Я разочарованно разглядывал пространство у меня за спиной. Ничего, кроме белого полированного буфета там, естественно, не было. Я даже немного расстроился. Но с Донной скучать было некогда. Концерт только начинался. И я нисколько об этом не пожалел.
– Этих примеров вокруг – пруд пруди, но этот – мой собственный. Вернее, приятельницы моей. Вся ее жизнь, – Донна теперь говорила спокойно и немного распевно, словно мудрый Баян, рассказывавший свои исторические байки. – Почему именно она? – Донна пожала плечами, как будто бы и сама удивляясь своему выбору. – Да наглядно очень. И поучительно. По крайней мере, это я видела собственными глазами. А кое-что она мне иногда рассказывала про эту свою жизнь.

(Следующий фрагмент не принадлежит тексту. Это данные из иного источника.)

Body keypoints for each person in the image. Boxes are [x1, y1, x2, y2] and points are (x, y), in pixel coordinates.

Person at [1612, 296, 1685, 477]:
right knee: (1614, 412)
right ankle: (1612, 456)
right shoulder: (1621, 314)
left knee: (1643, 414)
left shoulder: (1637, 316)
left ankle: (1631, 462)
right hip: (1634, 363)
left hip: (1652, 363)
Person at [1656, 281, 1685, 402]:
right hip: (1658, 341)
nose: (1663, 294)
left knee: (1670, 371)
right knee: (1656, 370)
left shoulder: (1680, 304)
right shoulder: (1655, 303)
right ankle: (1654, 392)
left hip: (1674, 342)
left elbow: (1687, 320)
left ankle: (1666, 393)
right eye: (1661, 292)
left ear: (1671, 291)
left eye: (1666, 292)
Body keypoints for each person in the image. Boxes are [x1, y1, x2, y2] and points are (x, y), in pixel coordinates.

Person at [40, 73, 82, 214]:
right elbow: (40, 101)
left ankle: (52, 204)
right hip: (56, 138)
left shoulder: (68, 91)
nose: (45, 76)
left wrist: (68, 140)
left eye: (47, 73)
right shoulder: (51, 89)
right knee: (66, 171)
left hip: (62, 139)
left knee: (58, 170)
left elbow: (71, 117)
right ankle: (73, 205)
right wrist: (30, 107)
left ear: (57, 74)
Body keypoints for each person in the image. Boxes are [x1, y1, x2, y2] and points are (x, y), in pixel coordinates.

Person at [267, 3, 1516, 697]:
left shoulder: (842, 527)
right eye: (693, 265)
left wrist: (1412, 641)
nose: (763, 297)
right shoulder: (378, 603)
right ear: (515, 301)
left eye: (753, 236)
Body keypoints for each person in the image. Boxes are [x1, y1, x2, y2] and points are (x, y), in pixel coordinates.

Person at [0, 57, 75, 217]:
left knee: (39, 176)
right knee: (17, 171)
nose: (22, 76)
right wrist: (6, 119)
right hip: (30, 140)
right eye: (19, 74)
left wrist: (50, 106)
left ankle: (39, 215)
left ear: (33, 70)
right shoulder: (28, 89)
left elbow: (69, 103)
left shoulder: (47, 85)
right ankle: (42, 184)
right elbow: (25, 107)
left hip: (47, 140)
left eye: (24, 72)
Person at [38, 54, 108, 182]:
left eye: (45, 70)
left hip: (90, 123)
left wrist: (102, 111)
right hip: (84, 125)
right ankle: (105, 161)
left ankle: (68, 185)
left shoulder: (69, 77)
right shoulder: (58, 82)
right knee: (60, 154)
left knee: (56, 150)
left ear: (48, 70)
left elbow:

Словно бы книгу вслух читала. Но это – не книга, – она приблизила ко мне свое лицо и заглянула мне в глаза, – вся ее жизнь – это просто классический пример того, что надо свои желания самому себе по-зво-лять! – на каждом слоге Донна сделала ударение. – Просто хоти, и все тут, невзирая ни на какие препятствия, – она отпрянула от меня и выпрямилась в кресле. Ее мятущаяся натура требовала какого-то действия, и Донна хлопнула кулачком по мраморной крышке стола. – Вот этого ваш долбанный соцреализм и не предусмотрел. Вам всегда надо пощупать и понюхать, чтобы во что-то поверить. А тут все не так! Все не по соцреализму, – она словно бы пыталась что-то кому-то доказать. Чувствовалось, что этому внутреннему монологу не одно десятилетие. Лицо ее немного раскраснелось, в глазах появился какой-то отстраненный блеск, словно бы она смотрела куда-то вглубь пространства и видела то, что было от меня скрыто. Донна снова начала «заводиться». Эти переходы в ее настроении были стремительны, и я никак не мог уловить качающуюся грань между полным штилем и зарождающимся штормом в ее монологах. Она словно бы играла сама себя. Сценой была ее жизнь, а зрителями – все, кто был вокруг нее. Сегодня повезло мне.
– Успех – он величина нерациональная. Его надо просто захотеть. И тогда он придет. Обязательно! Только говорить об этом бесполезно. Лучше помалкивать, – она обратила на меня свой отстраненный взор, и я успел уловить, как ее взгляд словно бы вернулся в существующую реальность откуда-то издалека, глаза слегка прищурились, напоминая глаза хищника, который уже наметил себе жертву, и она очень серьезно сказала: – Я так всегда и делала. Интуитивно. Делала свое дело и кайфовала от этого. Знала, что у меня все получится. Но всегда находился какой-нибудь кретин, который хотел меня куда-нибудь задвинуть. Подальше, в пыльный угол. А я брыкалась и шла вперед. Как танк. И дошла. А они где? – она захихикала. – Эти, которые меня задвигали? Вот им всем, – и Донна показала пространству перед собой фигу. – А я всю жизнь так живу, и, как видишь, не жалуюсь. – И она с гордостью оглядела свои «закрома». Я огляделся вслед за ее взглядом. Если действительно предположить, что мысль материальна, то я мог сказать только одно: такую кухню я видел только на экскурсии во дворце турецкого султана в Стамбуле. Я имею в виду размеры. Это же надо себе такого нажелать!